▶ [YOUR INSTRUCTIONS]
Return every line below that contains the word "equals". Uppercase and lowercase must match.

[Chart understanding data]
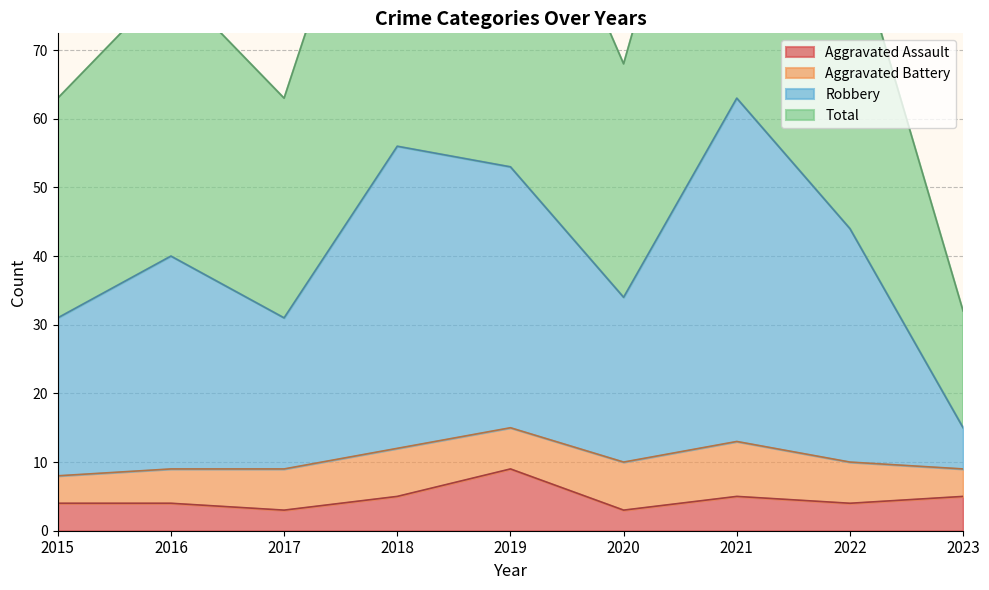

Is it true that Aggravated Assault equals 7 at 2016?

False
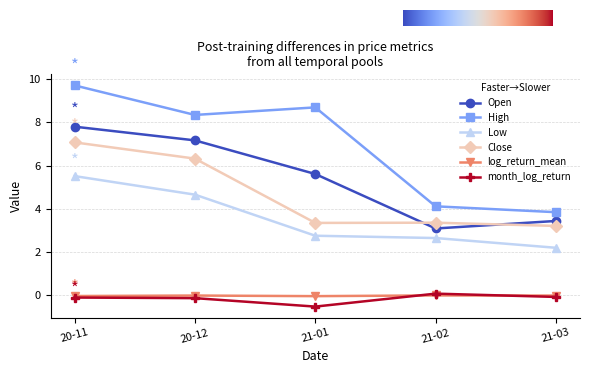

True or false: Low and High intersect in this chart.

False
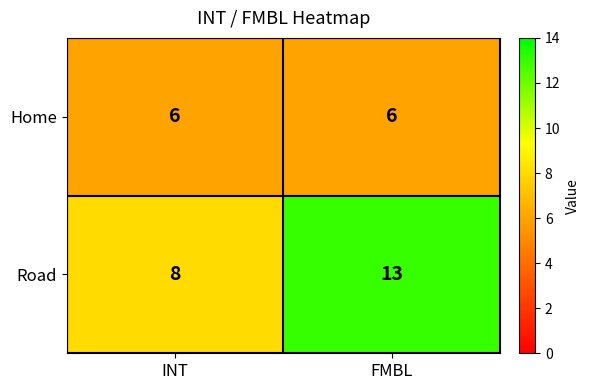

What value does the Road series have at INT?

8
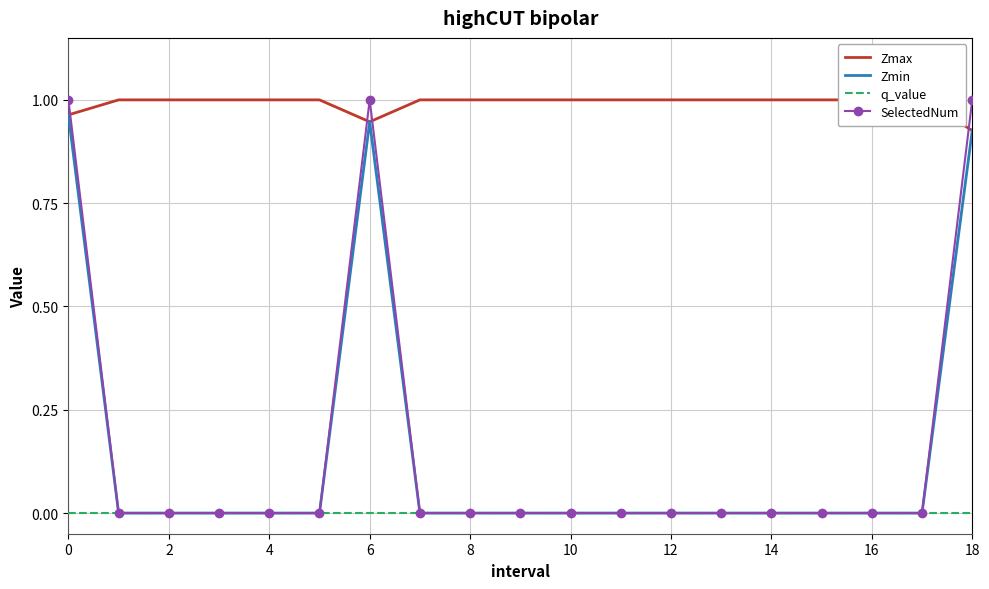

Is it true that Zmin equals 0.5 at 2?

False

▶ [ANSWER TO THIS TASK]
Is it true that Aggravated Assault equals 7 at 2016?
Is it true that Zmin equals 0.5 at 2?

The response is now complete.